# [Extract]
Class sparseEigen

• Defined in File sparseSolver.hpp

Class Documentation

class sparseEigen

Sparse matrix eigenvalue solver using Eigen + Spectra libraries.

Solves sparse eigenvalue problems efficiently for large systems. Uses Spectra library for sparse iterative eigensolvers with shift-invert method to find eigenvalues near a target shift point.

The solver finds the eigenvector with eigenvalue having minimum absolute value (ground state), normalized so components sum to 1.

Note

Uses Spectra shift-invert which is efficient for interior eigenvalues

Note

Memory-efficient for sparse matrices with O(nnz) storage

Note

Suitable for large systems N > 5000 with low density

Note

Requires matrix to be stored in COO (coordinate) format internally

Public Functions

inline explicit sparseEigen(size_t n = 0)

Initialize sparse solver with matrix size.

Parameters:

n – Dimension of square matrix (default: 0)

inline void set(size_t i, size_t j, double value)

Add a matrix element (cumulative).

Elements are stored in triplet format until getMatrix() or solve() is called, at which point they’re compressed into CSR format.

# [Data section]
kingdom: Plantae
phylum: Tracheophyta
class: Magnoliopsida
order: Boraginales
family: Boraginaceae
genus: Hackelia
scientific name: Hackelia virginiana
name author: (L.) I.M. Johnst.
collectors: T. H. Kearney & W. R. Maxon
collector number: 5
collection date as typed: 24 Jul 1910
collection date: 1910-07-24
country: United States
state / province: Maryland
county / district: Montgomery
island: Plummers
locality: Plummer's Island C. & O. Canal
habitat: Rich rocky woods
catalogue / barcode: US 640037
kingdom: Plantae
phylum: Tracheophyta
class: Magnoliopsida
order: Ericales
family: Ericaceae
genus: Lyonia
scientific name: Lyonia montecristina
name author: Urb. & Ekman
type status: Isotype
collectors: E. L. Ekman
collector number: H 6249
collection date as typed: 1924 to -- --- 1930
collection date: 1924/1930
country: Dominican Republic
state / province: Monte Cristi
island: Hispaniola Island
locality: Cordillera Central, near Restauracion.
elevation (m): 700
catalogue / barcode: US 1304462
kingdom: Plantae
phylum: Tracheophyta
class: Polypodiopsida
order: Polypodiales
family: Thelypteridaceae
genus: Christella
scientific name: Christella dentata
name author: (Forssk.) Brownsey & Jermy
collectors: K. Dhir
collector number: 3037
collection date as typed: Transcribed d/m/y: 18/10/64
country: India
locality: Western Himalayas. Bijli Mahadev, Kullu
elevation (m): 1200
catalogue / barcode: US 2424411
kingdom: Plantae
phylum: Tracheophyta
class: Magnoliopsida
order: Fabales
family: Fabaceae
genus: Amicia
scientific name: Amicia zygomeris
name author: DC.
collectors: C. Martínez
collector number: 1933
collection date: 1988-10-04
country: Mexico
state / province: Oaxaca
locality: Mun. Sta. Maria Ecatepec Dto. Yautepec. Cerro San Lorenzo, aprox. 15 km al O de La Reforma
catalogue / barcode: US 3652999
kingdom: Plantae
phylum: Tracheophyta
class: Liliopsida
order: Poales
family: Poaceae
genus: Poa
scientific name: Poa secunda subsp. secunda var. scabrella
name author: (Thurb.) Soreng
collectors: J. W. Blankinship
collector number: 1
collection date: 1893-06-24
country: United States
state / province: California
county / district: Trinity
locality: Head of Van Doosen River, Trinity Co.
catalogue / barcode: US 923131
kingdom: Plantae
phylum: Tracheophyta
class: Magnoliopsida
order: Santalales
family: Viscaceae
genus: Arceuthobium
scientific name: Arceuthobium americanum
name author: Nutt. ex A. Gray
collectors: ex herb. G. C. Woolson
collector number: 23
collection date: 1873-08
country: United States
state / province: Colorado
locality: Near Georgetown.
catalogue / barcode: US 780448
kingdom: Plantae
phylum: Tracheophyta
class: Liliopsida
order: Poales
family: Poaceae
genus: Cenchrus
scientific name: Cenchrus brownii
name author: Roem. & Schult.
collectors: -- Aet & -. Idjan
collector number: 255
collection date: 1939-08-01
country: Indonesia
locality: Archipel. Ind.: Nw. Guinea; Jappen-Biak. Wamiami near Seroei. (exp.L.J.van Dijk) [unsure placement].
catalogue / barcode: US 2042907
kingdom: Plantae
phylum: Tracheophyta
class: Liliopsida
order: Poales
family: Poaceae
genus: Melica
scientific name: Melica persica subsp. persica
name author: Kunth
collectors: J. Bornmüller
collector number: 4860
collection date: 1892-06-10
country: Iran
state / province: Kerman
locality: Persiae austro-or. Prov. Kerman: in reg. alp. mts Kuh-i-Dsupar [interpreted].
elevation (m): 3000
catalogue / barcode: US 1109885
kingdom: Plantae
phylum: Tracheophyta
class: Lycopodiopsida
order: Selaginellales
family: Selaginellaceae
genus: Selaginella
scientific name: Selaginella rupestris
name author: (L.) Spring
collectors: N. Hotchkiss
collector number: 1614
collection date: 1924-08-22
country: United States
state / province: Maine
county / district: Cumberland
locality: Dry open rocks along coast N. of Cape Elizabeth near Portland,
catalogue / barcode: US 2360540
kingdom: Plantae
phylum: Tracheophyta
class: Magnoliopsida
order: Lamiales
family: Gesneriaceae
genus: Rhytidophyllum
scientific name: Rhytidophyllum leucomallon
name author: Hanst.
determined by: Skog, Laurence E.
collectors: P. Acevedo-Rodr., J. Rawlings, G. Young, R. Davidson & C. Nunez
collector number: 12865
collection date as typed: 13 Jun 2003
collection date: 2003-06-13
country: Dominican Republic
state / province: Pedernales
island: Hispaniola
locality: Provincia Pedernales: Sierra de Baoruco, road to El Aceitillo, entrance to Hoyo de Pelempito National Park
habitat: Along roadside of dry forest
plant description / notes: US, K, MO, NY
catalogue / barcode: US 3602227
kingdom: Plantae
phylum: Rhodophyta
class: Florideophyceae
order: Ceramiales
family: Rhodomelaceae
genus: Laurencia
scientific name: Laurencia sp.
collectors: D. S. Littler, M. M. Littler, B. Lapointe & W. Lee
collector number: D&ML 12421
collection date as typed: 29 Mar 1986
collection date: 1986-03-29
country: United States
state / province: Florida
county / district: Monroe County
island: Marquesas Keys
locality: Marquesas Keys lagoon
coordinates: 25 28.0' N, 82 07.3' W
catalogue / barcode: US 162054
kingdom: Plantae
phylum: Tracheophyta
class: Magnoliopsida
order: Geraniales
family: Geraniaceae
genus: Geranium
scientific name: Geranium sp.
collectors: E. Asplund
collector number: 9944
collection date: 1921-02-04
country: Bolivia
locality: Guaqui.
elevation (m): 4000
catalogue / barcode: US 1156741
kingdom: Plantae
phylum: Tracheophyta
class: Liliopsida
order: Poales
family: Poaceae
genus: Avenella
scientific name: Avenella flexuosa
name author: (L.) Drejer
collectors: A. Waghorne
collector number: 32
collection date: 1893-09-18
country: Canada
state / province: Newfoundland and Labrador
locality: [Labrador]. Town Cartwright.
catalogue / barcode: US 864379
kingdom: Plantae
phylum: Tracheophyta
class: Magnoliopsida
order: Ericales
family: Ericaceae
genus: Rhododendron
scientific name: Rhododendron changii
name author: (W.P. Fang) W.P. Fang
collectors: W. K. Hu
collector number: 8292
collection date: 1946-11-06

# [Required actions]
• A. Can you write out, unchanged, the stretch of the records from the line containing "state / province: Monte Cristi" through the line containing "collectors: K. Dhir"?
• B. Could you take the documentation of the sparse eigenvalue solver class further, starting after its last sentence?
The text and the records have no connection to each other.

# [Outputs]
• A.
state / province: Monte Cristi
island: Hispaniola Island
locality: Cordillera Central, near Restauracion.
elevation (m): 700
catalogue / barcode: US 1304462
kingdom: Plantae
phylum: Tracheophyta
class: Polypodiopsida
order: Polypodiales
family: Thelypteridaceae
genus: Christella
scientific name: Christella dentata
name author: (Forssk.) Brownsey & Jermy
collectors: K. Dhir

• B.
Note

Accumulates: a(i,j) += value if element (i,j) added multiple times

Parameters:

• i – Row index

• j – Column index

• value – Value to add at (i,j)

inline auto getMatrix()

Get the compressed sparse matrix.

Converts triplet format to compressed sparse row (CSR) format.

Note

Must be called before operations if matrix was modified

Returns:

Reference to compressed Eigen sparse matrix

inline auto solve()

Solve sparse eigenvalue problem and return ground state eigenvector.

Uses Spectra GenEigsRealShiftSolver with shift-invert transform. Finds 1 eigenvalue with magnitude closest to zero (ground state).

Note

Number of Lanczos vectors used: column/2

Note

Shift point: 0 (finds eigenvalue closest to 0)

Note

Tolerance: 1e-6 for eigenvalue convergence

Throws:

std::runtime_error – If Spectra eigenvalue computation fails

Returns:

Normalized ground state eigenvector (sum = 1.0)

inline auto vectorDot(const std::vector<double> &X)

Compute sparse matrix-vector product y = H·x.

Manually iterates through sparse matrix structure for matrix-vector product.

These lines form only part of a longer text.